A peine a-t-on fini de s’étonner des propos tenus par le Président de la République, François Hollande, qui qualifiait l’institution judiciaire d’« Institution de lâcheté », un nouveau coup est porté à l’autorité judiciaire, cette fois-ci par Manuel Valls, la veille de son départ du gouvernement.

Le 5 décembre 2016, par un décret qui a été publié au journal officiel le 6 décembre 2016, il a été subrepticement créé une Inspection Générale de la Justice chargée d’une « mission permanente d'inspection, de contrôle, d'étude, de conseil et d'évaluation des juridictions judiciaires », y compris la Cour de cassation.

L’Inspection Générale de Justice est chargée « d’apprécier l'activité, le fonctionnement et la performance des juridictions, établissements, services et organismes soumis à son contrôle ainsi que, dans le cadre d'une mission d'enquête, la manière de servir des personnels. Elle présente toutes recommandations et observations utiles ».

Ces dispositions qui auraient pu passer en douce, compte tenu du climat politique actuel, n’ont pas manqué d’indigner les membres de la Cour de cassation qui ont immédiatement interpellé le nouveau Premier ministre, Bernard Cazeneuve, dans un courrier en date du 6 décembre 2016, co-signé du Premier Président Bertrand Louvel et du Procureur général Jean-Claude Marin. 

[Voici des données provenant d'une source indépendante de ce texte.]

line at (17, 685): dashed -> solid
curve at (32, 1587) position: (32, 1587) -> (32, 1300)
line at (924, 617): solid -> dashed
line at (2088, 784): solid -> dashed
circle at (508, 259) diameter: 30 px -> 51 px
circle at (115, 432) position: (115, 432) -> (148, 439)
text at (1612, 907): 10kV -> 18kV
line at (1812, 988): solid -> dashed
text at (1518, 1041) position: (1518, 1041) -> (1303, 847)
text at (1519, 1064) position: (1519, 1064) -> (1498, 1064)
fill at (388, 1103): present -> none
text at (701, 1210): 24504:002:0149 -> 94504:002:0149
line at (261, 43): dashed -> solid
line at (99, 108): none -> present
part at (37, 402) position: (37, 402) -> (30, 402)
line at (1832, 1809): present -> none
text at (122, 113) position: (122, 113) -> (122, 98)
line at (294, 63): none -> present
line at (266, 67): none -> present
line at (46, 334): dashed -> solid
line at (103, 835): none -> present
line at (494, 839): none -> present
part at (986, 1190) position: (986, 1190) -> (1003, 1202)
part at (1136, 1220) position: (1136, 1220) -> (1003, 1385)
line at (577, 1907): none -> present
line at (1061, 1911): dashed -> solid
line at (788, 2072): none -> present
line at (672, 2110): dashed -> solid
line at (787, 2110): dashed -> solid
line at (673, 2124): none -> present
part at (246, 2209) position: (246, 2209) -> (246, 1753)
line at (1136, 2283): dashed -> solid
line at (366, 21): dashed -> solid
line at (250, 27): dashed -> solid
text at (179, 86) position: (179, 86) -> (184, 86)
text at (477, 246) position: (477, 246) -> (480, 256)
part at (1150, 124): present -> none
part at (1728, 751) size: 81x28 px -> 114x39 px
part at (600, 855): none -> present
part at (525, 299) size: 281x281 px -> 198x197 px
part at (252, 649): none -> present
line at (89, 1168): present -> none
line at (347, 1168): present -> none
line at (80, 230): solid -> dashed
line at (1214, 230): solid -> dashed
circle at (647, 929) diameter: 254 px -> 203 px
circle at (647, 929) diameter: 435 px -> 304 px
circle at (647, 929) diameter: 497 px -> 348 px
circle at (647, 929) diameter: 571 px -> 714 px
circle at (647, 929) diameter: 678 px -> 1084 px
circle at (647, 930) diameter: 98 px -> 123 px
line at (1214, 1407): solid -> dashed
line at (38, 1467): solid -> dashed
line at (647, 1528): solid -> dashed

Ces hautes autorités invoquent une atteinte au principe de la séparation des pouvoirs, cher à notre République, et demandent à être reçus immédiatement par le Premier ministre en s’appuyant sur l’article 16 de la Déclaration des droits de l'homme et du citoyen de 1789 qui, dans des termes clairs, pose le principe de la séparation des pouvoirs : « toute société dans laquelle la garantie des droits n'est pas assurée, ni la séparation des pouvoirs déterminée, n'a point de constitution ».

De prime abord, l’on peut considérer que la nouvelle Inspection Générale est de bon sens car elle centralise les compétences qui étaient jusque-là dévolues à l’Inspection des Services Judiciaires. Toutefois, celle-ci n’avait pas la compétence d’évaluer le travail de la Cour de cassation, juridiction judiciaire suprême, qui était cependant évaluée d’une part par elle-même et d’autre part par la Cour des comptes.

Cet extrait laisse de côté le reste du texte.